L’article L. 151-1 du code de commerce fixe trois critères cumulatifs pour caractériser une information protégée par le nouveau régime du secret des affaires. L’information doit rester secrète, posséder une valeur commerciale spécifique et faire l’objet de mesures de protection raisonnables de la part de son détenteur. Les requérants critiquaient une définition jugée trop large et imprécise, susceptible de couvrir des données d’intérêt général comme les pratiques fiscales ou environnementales. Le Conseil écarte ce grief en soulignant que le législateur a simplement repris les termes exacts de la directive européenne du 8 juin 2016. La condition relative aux mesures de protection raisonnables est jugée conforme à la liberté d’entreprendre car elle s’apprécie selon les circonstances. Cette interprétation souple permet aux petites entreprises de bénéficier de la protection sans supporter des coûts de sécurisation disproportionnés par rapport à leur taille.
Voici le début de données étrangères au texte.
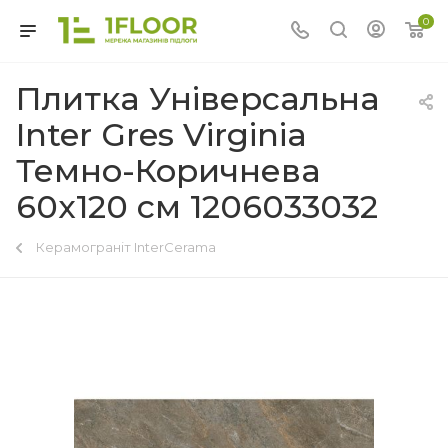
0
Плитка Універсальна
Inter Gres Virginia
Темно-Коричнева
60x120 см 1206033032
Керамограніт InterCerama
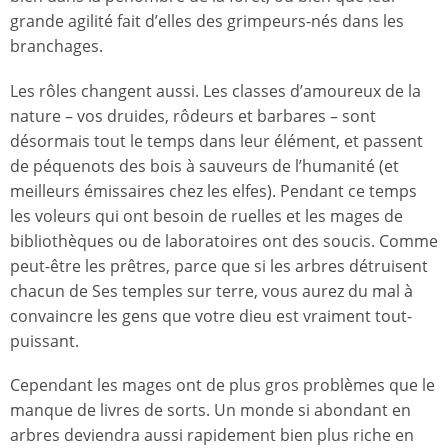
grande agilité fait d’elles des grimpeurs-nés dans les
branchages.
Les rôles changent aussi. Les classes d’amoureux de la
nature – vos druides, rôdeurs et barbares – sont
désormais tout le temps dans leur élément, et passent
de péquenots des bois à sauveurs de l’humanité (et
meilleurs émissaires chez les elfes). Pendant ce temps
les voleurs qui ont besoin de ruelles et les mages de
bibliothèques ou de laboratoires ont des soucis. Comme
peut-être les prêtres, parce que si les arbres détruisent
chacun de Ses temples sur terre, vous aurez du mal à
convaincre les gens que votre dieu est vraiment tout-
puissant.
Cependant les mages ont de plus gros problèmes que le
manque de livres de sorts. Un monde si abondant en
arbres deviendra aussi rapidement bien plus riche en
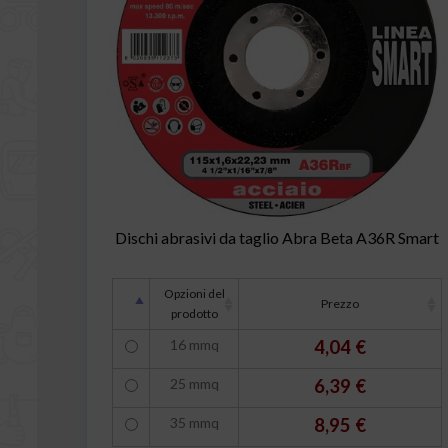
Dischi abrasivi da taglio Abra Beta A36R Smart
Opzioni del
Prezzo
prodotto
16 mmq
4,04 €
25 mmq
6,39 €
35 mmq
8,95 €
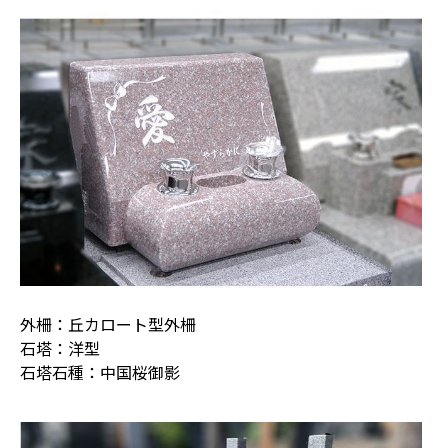
外柵：丘カロート型外柵
石塔：洋型
石塔石種：中国桜御影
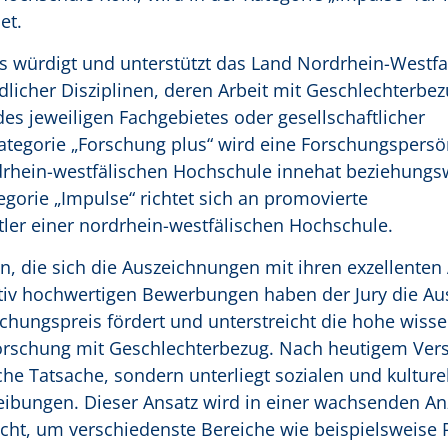
et.
 würdigt und unterstützt das Land Nordrhein-Westfa
licher Disziplinen, deren Arbeit mit Geschlechterbe
es jeweiligen Fachgebietes oder gesellschaftlicher
tegorie „Forschung plus“ wird eine Forschungspersön
rdrhein-westfälischen Hochschule innehat beziehungs
ategorie „Impulse“ richtet sich an promovierte
ler einer nordrhein-westfälischen Hochschule.
n, die sich die Auszeichnungen mit ihren exzellenten
ativ hochwertigen Bewerbungen haben der Jury die Au
chungspreis fördert und unterstreicht die hohe wisse
orschung mit Geschlechterbezug. Nach heutigem Vers
he Tatsache, sondern unterliegt sozialen und kulture
eibungen. Dieser Ansatz wird in einer wachsenden An
cht, um verschiedenste Bereiche wie beispielsweise 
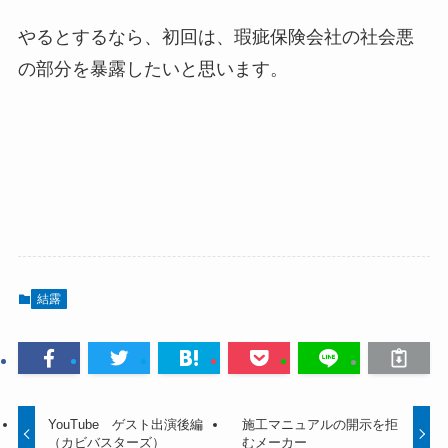
やるとするなら、初回は、瑕疵保険会社の社会悪
の部分を暴露したいと思います。
結露
YouTube ゲスト出演後編
施工マニュアルの開示を拒
（カビバスターズ）
むメーカー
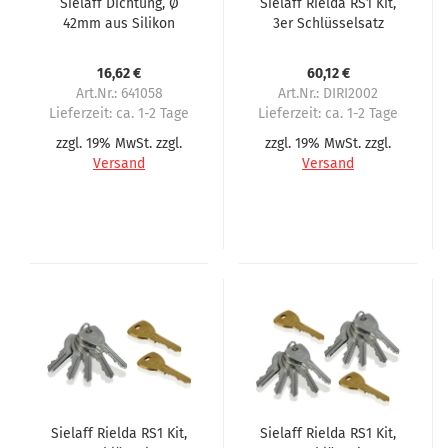
Sielaff Dichtung, Ø
Sielaff Rielda RS1 Kit,
42mm aus Silikon
3er Schlüsselsatz
16,62 €
60,12 €
Art.Nr.: 641058
Art.Nr.: DIRI2002
Lieferzeit:
ca. 1-2 Tage
Lieferzeit:
ca. 1-2 Tage
zzgl. 19% MwSt. zzgl.
zzgl. 19% MwSt. zzgl.
Versand
Versand
Sielaff Rielda RS1 Kit,
Sielaff Rielda RS1 Kit,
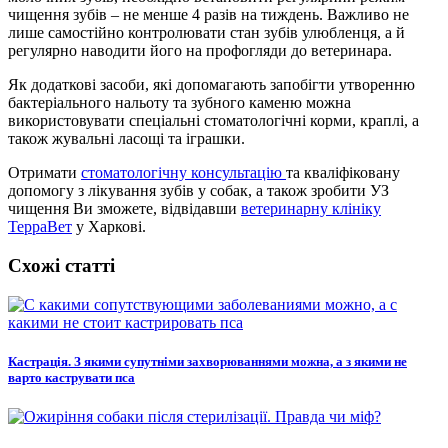
чищення зубів – не менше 4 разів на тиждень. Важливо не
лише самостійно контролювати стан зубів улюбленця, а й
регулярно наводити його на профогляди до ветеринара.
Як додаткові засоби, які допомагають запобігти утворенню
бактеріального нальоту та зубного каменю можна
використовувати спеціальні стоматологічні корми, краплі, а
також жувальні ласощі та іграшки.
Отримати
стоматологічну консультацію
та кваліфіковану
допомогу з лікування зубів у собак, а також зробити УЗ
чищення Ви зможете, відвідавши
ветеринарну клініку
ТерраВет
у Харкові.
Схожі статті
Кастрація. З якими супутніми захворюваннями можна, а з якими не
варто каструвати пса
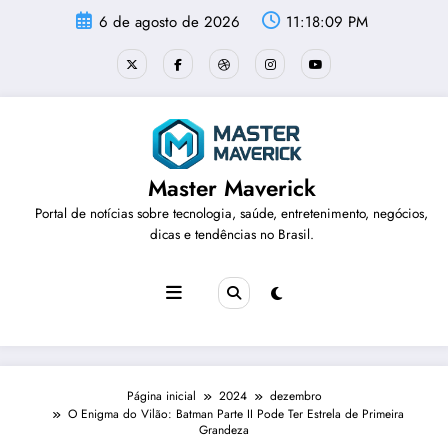
Pular
6 de agosto de 2026
11:18:10 PM
para
o
conteúdo
Master Maverick
Portal de notícias sobre tecnologia, saúde, entretenimento, negócios,
dicas e tendências no Brasil.
Página inicial
2024
dezembro
O Enigma do Vilão: Batman Parte II Pode Ter Estrela de Primeira
Grandeza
**II. La conciliation entre protection économique et libertés publiques**

**A. La garantie des exceptions au profit des lanceurs d’alerte et des journalistes**

L’article L. 151-8 prévoit que le secret n’est pas opposable lorsque la divulgation vise à révéler une activité illégale dans un but d’intérêt général. Les juges affirment que le législateur a défini cette exception en des termes suffisamment précis pour garantir l’exercice légitime du droit d’alerte. « Cette exception bénéficie non seulement aux personnes physiques exerçant le droit d’alerte mais aussi à toute autre personne ayant agi dans ces conditions ». Cette formulation large sécurise le travail des journalistes d’investigation sans qu’il soit nécessaire de mentionner expressément leur profession dans le texte législatif. Le Conseil estime que la liberté d’expression est préservée car les exceptions prévues couvrent l’essentiel des situations de communication légitime des pensées. Le secret des affaires ne peut donc faire obstacle à la révélation de comportements répréhensibles ou de fautes commises au sein des organisations.

**B. La protection du droit à l’information des travailleurs et de l’innovation**

Les représentants des salariés craignaient qu’une interprétation restrictive de la loi n’entrave leur droit à l’information et à la consultation sur la gestion interne. L’article L. 151-9 précise toutefois que le secret n’est pas opposable lors des échanges nécessaires à l’exercice légitime des fonctions des délégués. Le Conseil constitutionnel valide ces dispositions en rappelant le huitième alinéa du Préambule de 1946 relatif à la participation des travailleurs à la gestion. Les informations obtenues légalement peuvent être utilisées sous réserve de ne pas être divulguées à des tiers extérieurs à la mission représentative. Cette solution assure une protection efficace du savoir-faire de l’entreprise tout en maintenant la transparence nécessaire au bon fonctionnement du dialogue social. L’équilibre ainsi trouvé évite de paralyser les capacités d’innovation tout en respectant les exigences constitutionnelles liées à la démocratie économique.

Source : Cour de cassation – Base Open Data « Judilibre » & « Légifrance ».